══ PROVIDED DATA ══

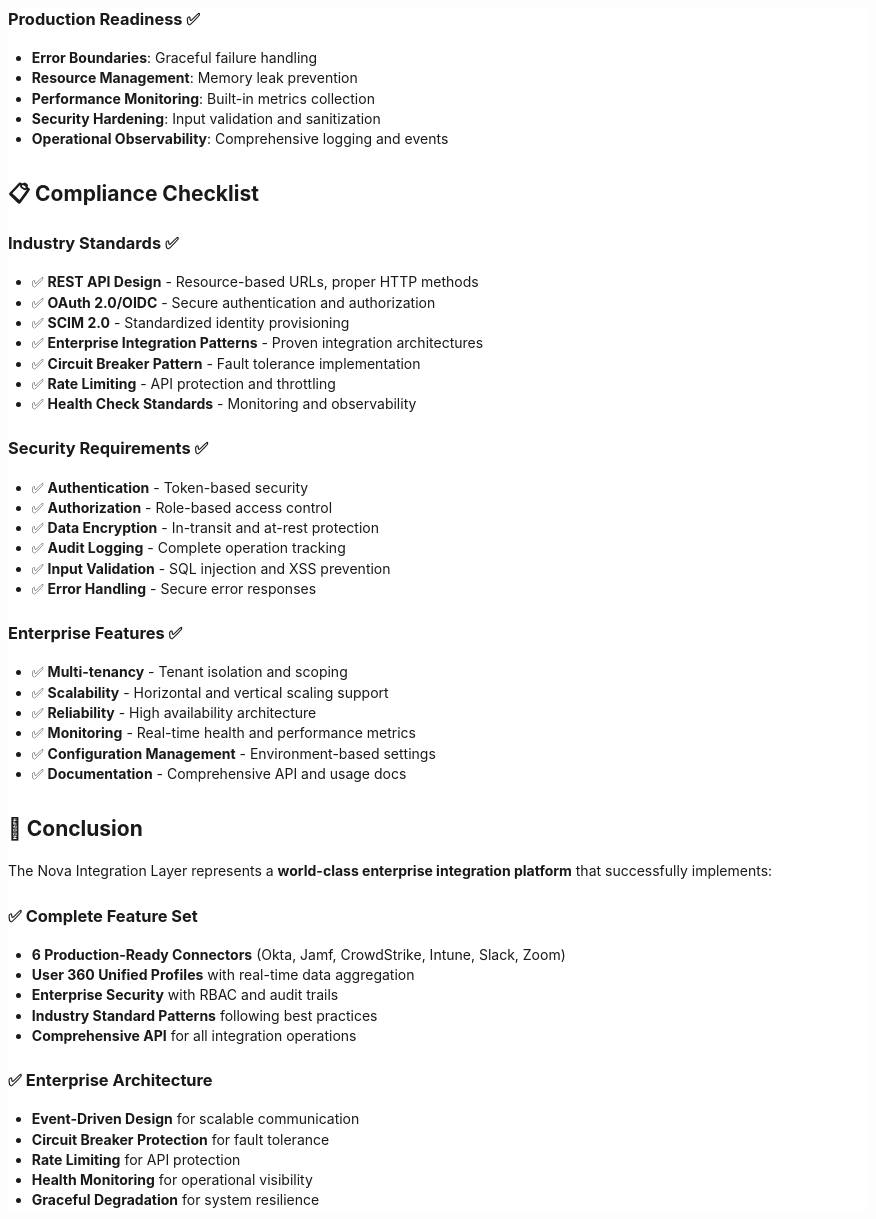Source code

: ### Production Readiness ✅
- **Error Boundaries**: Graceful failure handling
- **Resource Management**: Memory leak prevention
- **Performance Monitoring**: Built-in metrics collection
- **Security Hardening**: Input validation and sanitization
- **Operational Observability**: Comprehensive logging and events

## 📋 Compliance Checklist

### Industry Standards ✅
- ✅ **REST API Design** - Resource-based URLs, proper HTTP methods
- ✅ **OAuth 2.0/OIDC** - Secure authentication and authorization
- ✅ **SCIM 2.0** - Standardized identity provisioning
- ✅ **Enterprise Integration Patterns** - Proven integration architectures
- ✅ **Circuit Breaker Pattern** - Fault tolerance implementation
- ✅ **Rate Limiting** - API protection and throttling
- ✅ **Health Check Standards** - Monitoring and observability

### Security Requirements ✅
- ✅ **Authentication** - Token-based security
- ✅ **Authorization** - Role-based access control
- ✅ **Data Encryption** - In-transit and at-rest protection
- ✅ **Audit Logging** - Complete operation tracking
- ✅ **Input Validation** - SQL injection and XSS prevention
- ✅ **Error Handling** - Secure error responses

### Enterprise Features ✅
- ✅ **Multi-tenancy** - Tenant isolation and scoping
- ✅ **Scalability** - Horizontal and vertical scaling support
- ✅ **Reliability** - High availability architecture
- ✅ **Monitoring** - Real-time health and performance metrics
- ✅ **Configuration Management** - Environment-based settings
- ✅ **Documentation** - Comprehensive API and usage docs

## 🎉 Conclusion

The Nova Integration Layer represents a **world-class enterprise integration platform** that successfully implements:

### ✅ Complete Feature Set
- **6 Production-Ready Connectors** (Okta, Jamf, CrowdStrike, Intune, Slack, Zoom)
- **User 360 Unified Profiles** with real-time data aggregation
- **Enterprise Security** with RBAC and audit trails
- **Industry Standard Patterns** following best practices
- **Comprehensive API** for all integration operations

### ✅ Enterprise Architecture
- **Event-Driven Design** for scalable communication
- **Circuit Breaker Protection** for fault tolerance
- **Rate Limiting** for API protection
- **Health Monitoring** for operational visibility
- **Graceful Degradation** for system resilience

═══
══ PROVIDED DATA ══

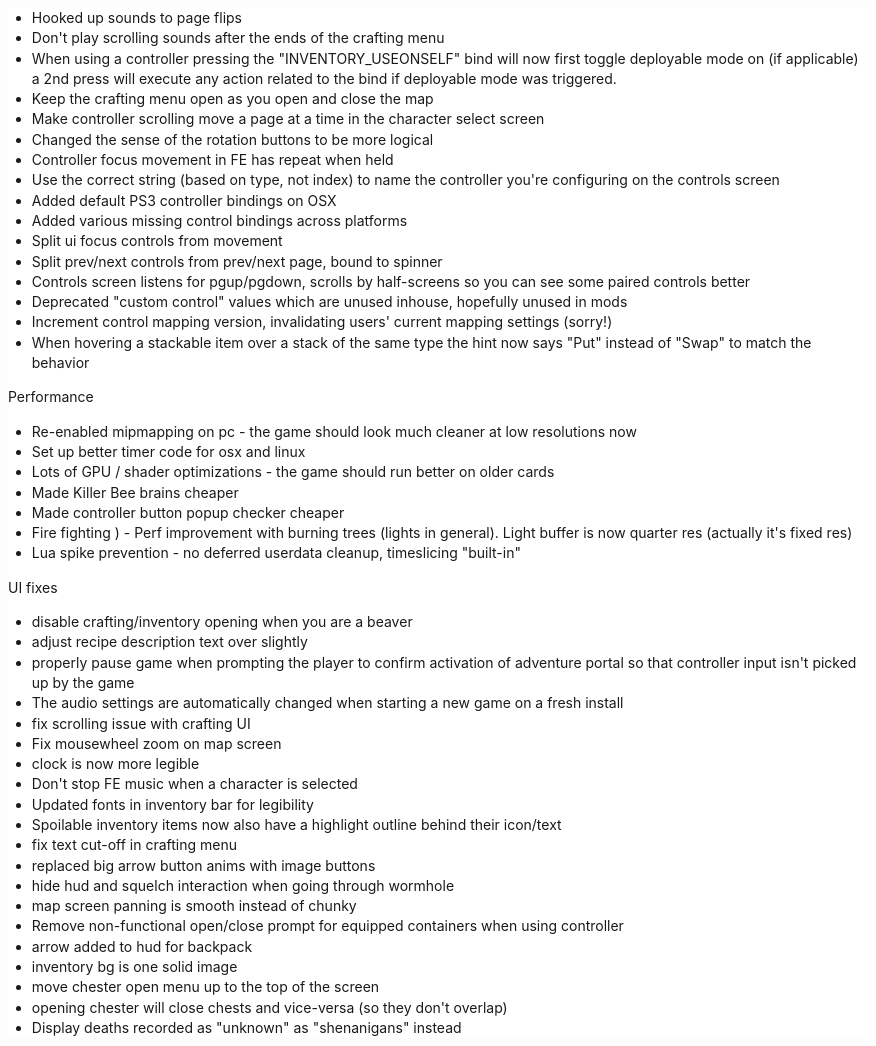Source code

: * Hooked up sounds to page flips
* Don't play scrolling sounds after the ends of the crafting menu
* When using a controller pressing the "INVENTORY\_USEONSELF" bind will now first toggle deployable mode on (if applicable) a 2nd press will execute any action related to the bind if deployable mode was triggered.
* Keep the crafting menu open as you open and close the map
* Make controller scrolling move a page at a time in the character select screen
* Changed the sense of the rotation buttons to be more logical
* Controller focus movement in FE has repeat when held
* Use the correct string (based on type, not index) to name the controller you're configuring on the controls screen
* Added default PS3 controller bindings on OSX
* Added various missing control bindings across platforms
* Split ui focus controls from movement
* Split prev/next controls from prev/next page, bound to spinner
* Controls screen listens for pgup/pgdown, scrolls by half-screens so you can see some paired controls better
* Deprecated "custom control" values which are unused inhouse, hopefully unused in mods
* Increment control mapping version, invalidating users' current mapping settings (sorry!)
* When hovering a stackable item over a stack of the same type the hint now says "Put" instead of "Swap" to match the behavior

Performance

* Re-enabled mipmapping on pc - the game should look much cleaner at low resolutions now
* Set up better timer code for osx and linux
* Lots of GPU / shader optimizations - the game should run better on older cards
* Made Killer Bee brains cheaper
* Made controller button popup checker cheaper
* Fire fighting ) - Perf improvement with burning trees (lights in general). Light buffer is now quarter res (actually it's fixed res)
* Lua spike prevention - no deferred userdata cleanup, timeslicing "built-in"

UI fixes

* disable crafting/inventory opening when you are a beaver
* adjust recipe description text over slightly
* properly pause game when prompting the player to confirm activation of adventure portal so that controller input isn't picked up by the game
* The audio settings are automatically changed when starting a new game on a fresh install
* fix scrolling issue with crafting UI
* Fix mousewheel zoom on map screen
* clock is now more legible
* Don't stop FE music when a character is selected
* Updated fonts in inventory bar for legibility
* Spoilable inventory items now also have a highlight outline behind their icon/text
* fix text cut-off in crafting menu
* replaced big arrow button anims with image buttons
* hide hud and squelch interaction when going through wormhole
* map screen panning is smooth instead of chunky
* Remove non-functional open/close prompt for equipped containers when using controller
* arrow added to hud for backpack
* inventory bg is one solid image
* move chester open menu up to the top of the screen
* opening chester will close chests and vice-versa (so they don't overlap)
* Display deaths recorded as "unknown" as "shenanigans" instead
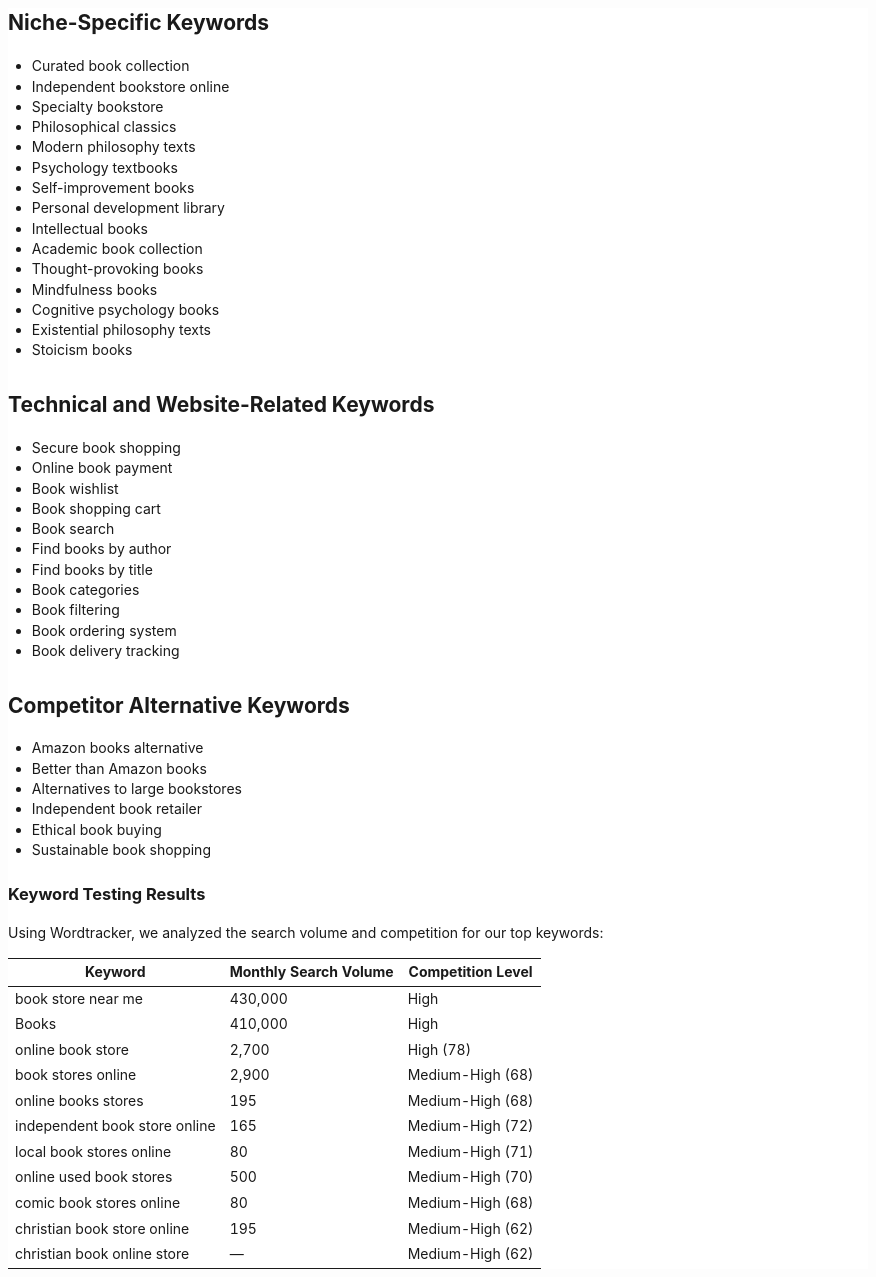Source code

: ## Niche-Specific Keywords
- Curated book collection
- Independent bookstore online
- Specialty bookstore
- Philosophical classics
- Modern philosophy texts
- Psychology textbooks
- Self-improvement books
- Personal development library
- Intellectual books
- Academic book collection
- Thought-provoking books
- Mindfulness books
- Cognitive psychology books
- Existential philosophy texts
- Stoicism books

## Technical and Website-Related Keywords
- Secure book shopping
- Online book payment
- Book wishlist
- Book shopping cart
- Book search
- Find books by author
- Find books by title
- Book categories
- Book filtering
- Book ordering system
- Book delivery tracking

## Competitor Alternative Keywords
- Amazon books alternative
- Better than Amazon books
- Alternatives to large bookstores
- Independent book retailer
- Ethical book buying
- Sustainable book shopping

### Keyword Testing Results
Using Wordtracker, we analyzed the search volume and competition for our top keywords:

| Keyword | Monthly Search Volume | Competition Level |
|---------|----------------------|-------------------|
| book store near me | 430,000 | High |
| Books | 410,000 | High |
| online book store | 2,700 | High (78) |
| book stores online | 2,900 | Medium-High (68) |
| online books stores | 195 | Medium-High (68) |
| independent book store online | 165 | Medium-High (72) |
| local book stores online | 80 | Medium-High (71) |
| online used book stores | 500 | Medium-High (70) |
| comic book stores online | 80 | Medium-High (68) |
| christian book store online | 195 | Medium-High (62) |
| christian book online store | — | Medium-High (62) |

═══

▶ **ACTIVITY**: Please reproduce the material verbatim, starting with the line that contains "### ✅ Complete Feature Set" and going on through the line that contains "- **Comprehensive API**".

▶ **RESPONSE BOX**:
### ✅ Complete Feature Set
- **6 Production-Ready Connectors** (Okta, Jamf, CrowdStrike, Intune, Slack, Zoom)
- **User 360 Unified Profiles** with real-time data aggregation
- **Enterprise Security** with RBAC and audit trails
- **Industry Standard Patterns** following best practices
- **Comprehensive API** for all integration operations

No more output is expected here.